Song to listen to while reading this chapter: "Mr. Crowley" by Ozzy Osbourne
Well okay then.
So we start off with Askin explaining the true nature of The Deathdealing and how it lets him control the amounts of a substance that would be considered lethal, in terms of how much is actually lethal. That first page with the list of lethal dosages threw me for a loop, but okay. Then, Nimaiya collapses because it turns out that Askin made the blood in his body lethal to him at its current volume. Then, Askin actually pulls out a bow - first time we've seen a legit one in, what, 7 chapters? - and prepares to strike. Well, at least he's pragmatic in that sense. But then, Nimaiya SLITS HIS OWN THROAT to let the blood flow out, thus decreasing the amount in his body and going beneath the lethal dosage amount. Wow. I am impressed.
Of course, as Askin correctly points out, Nimaiya will eventually die if he just lets his blood keep spurting out of his throat, which means he will lose no matter what he does, as he has to lose blood in order to stay beneath the lethal dosage. However, what Askin didn't factor in was
the warp ability Kirinji being able to outright replace blood with his hot spring water, which Nimaiya uses to heal himself. Of course, this allows Nimaiya to actually kill Askin in one attack this time (somehow he cuts Askin's chest diagonally while finishing off the slash horizontally. I don't even). And finally, Nimaiya challenges Yhwach because all of the elite Sternritter are out of the way - and thankfully, Yhwach seems ready to throw down too.
Overall, good chapter. I liked the sort-of science that went into The Deathdealing, especially with the opening page explaining lethal dosages. However, what I'm more hyped about was, again, Nimaiya. This guy cut his own throat to counter Askin, and he just casually stood up with blood spurting out of his neck. The sheer awesomeness is volatile. And on top of that, Kirinji finally came back into the fold in quite the cool manner, since he's basically the only reason Nimaiya survived. Glad to see Kubo didn't forget about him. I'm predicting either a cut back down to Soul Society or Yhwach proving why he am strongest
Russian Quincy next chapter. Either way, the hype is real.
This week, I want to go over the idea of pragmatism in combat.
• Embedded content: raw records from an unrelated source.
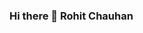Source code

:### Hi there 👋 Rohit Chauhan

<!--
**RohitChauhan3010/rohitchauhan3010** is a ✨ _special_ ✨ repository because its `README.md` (this file) appears on your GitHub profile.

Here are some ideas to get you started:

- 🔭 I’m currently working on ... Sartia Global PVT LTD.
- 🌱 I’m currently learning ...  Websockets
- 👯 I’m looking to collaborate on ...
- 🤔 I’m looking for help with ...
- 💬 Ask me about ... nodejs
- 📫 How to reach me: ...
- 😄 Pronouns: ...
- ⚡ Fun fact: ...
-->
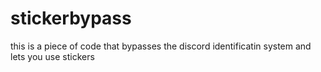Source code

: # stickerbypass
this is a piece of code that bypasses the discord identificatin system and lets you use stickers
Now, I actually started writing this before this chapter came out, but 602 has provided a good example of not being smart in combat: Askin explaining his power to Nimaiya. (Be forewarned: I'm gonna derail for a bit here) Now, while the series is known for doing this (and for the offender getting properly owned because of it), I feel like this is particularly egregrious because Kubo has proven that characters can explain their abilities without doing so verbally to their opponent - a prime example is Guenael, who detailed the different forms of The Vanishing Point mentally as he used them. We still knew what was going on, but he wasn't putting himself at a disadvantage. Now, I'm well aware that characters just thinking about their powers all the time might get a little silly, but for some powers we DO need some sort of explanation to know just what the hell is going on (would this chapter have made any sense without Askin explaining stuff?) and I feel like continuing to do it in battle to one's opponent is sillier.
Okay, moving on. To my knowledge, we've only ever had 3 noticeably pragmatic characters in the series - Shunsui, Starrk, and Yhwach. Shunsui and Starrk had quite possibly the most interesting battle of the series as a whole because it consisted of them guessing each other's powers and getting a feel for each other's abilities - something rare in manga, from what I can tell. But the more important pragmatist, at least to me, is Yhwach. He's managed to be good at everything Aizen failed to do - actively monitoring the growth of several captains after depriving them of their powers, sending in the rank-and-file last to clean up after wrecking the Seireitei with his elites, doing his damnedest to kill Ichigo as soon as they meet, etc. etc. What's interesting to me about this is that we're so accustomed to villains being idiots in manga that quite a few people think this is a sign of massive intelligence on Yhwach's part. However, wouldn't most of us do the same things, or at least be practical, in his position? I feel like we're so used to shōnen fights that when someone who could be a seinen villain comes along, we presume genius. It's certainly interesting to think about.